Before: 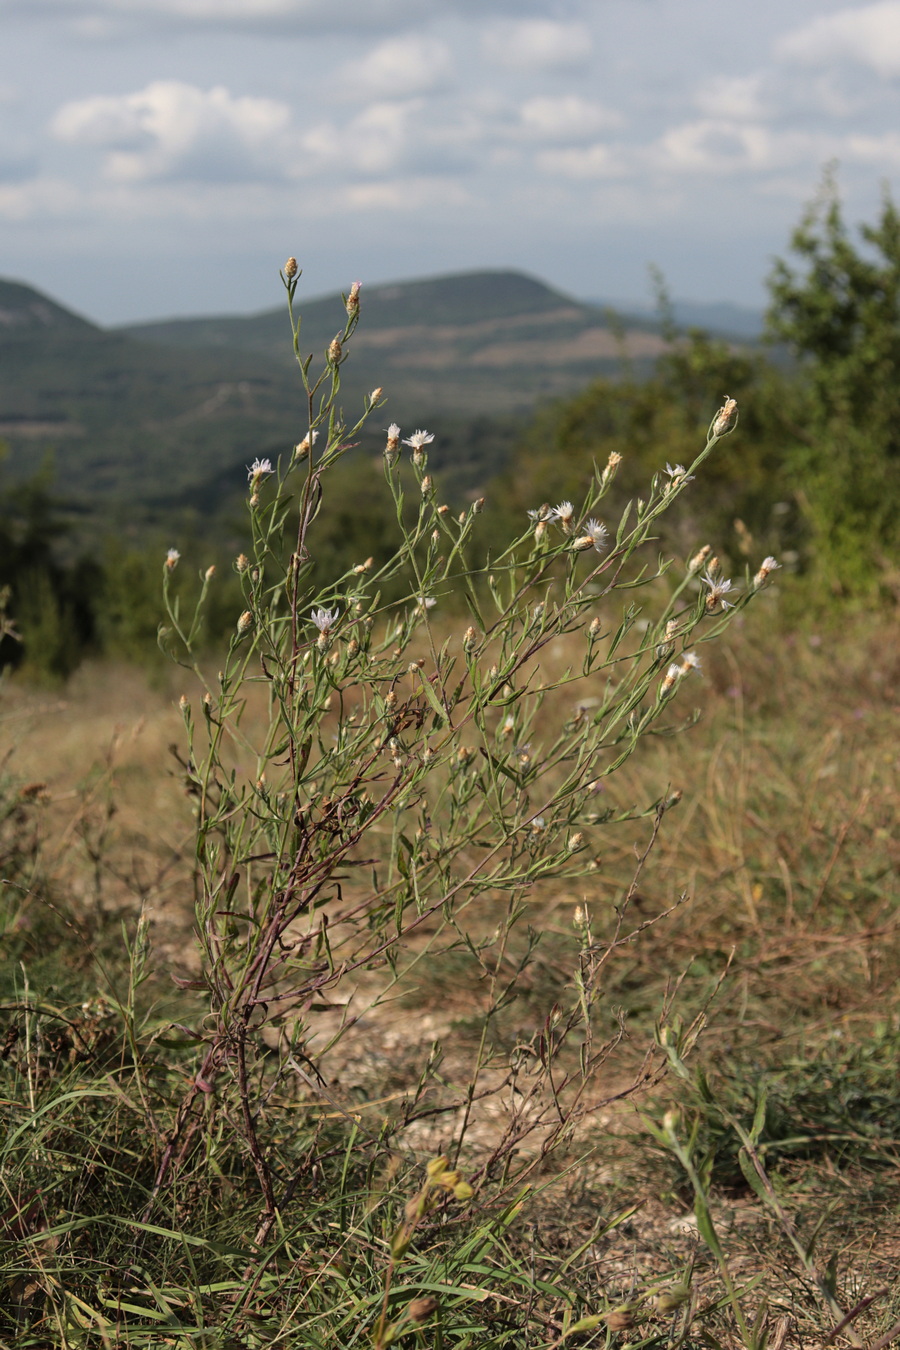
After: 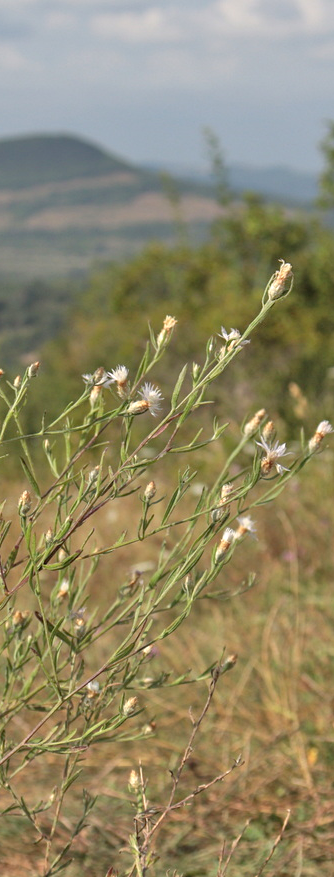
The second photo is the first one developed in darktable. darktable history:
crop and rotate: left 49.534%, top 10.122%, right 13.26%, bottom 24.855%
tone equalizer: -7 EV 0.159 EV, -6 EV 0.589 EV, -5 EV 1.12 EV, -4 EV 1.3 EV, -3 EV 1.15 EV, -2 EV 0.6 EV, -1 EV 0.162 EV
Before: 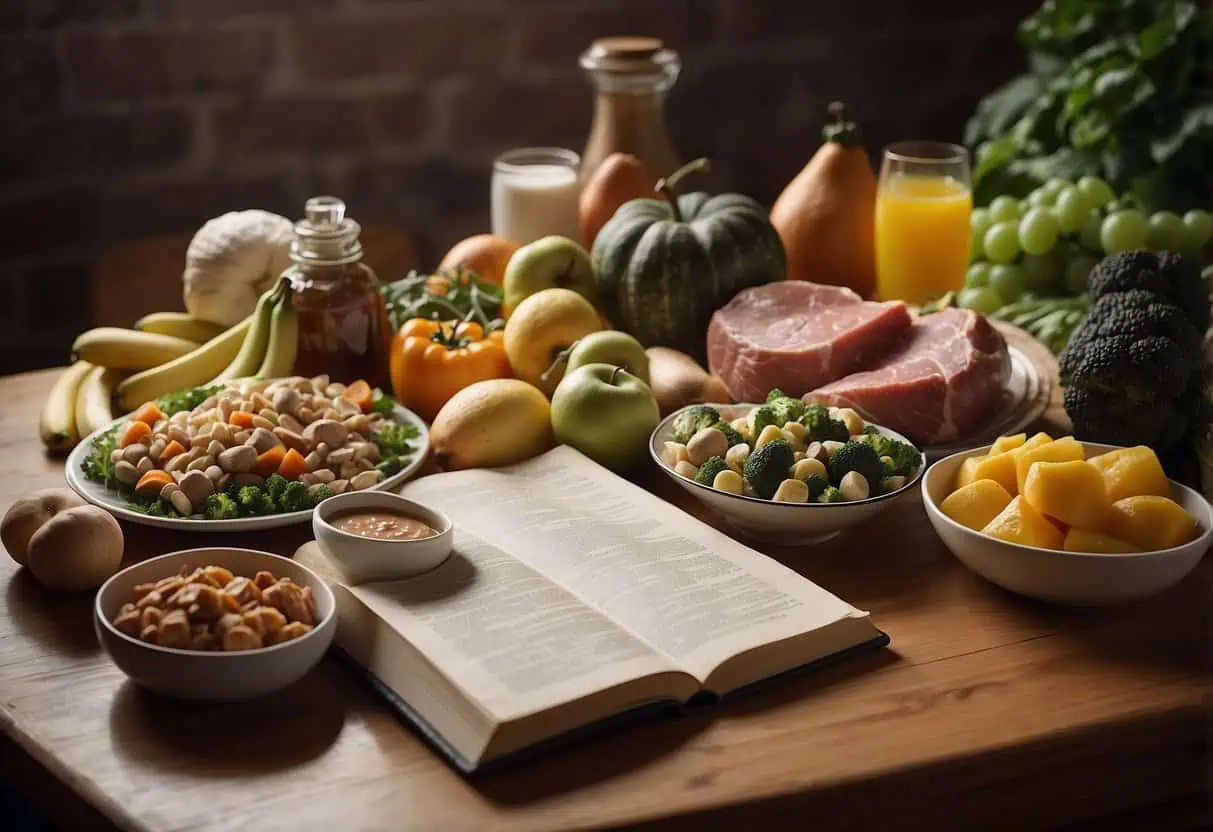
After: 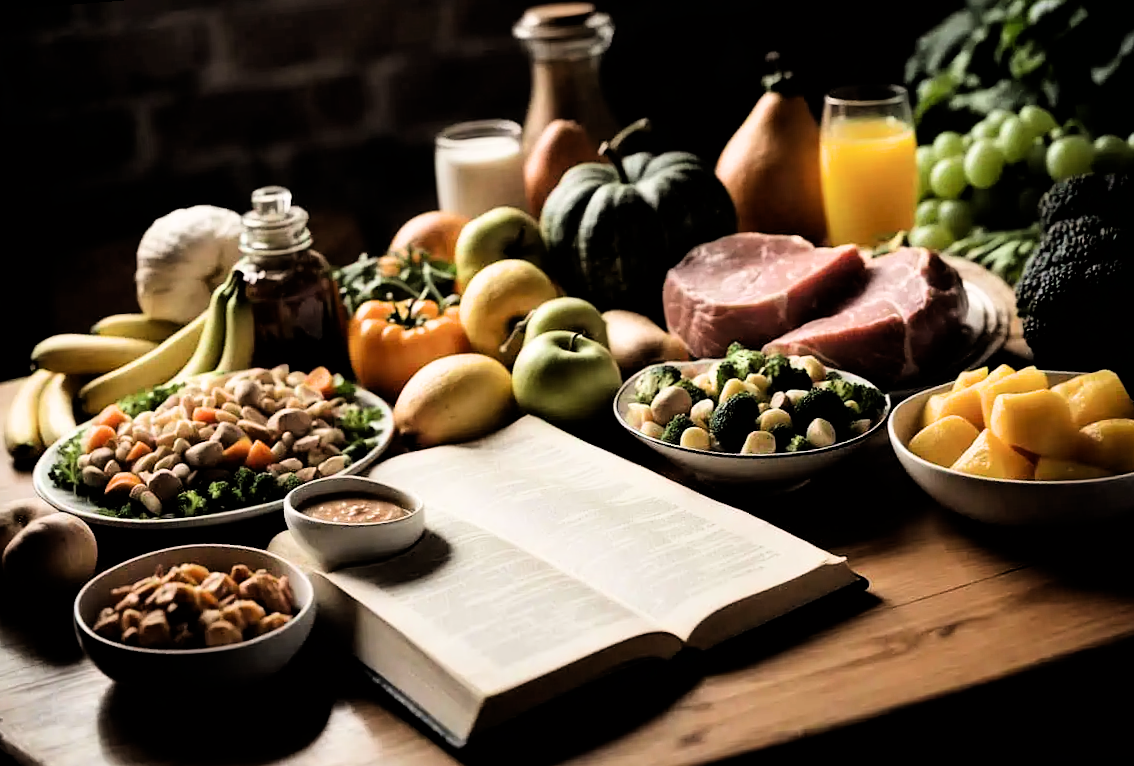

----

_Instruction_. Please duplicate the data above line for line, leaving out the pictures.

_Output for this task_.
Before: 
After: 
The second photo is the first one developed in darktable. darktable history:
crop and rotate: left 49.534%, top 10.122%, right 13.26%, bottom 24.855%
tone equalizer: -7 EV 0.159 EV, -6 EV 0.589 EV, -5 EV 1.12 EV, -4 EV 1.3 EV, -3 EV 1.15 EV, -2 EV 0.6 EV, -1 EV 0.162 EV
Before: 
After: 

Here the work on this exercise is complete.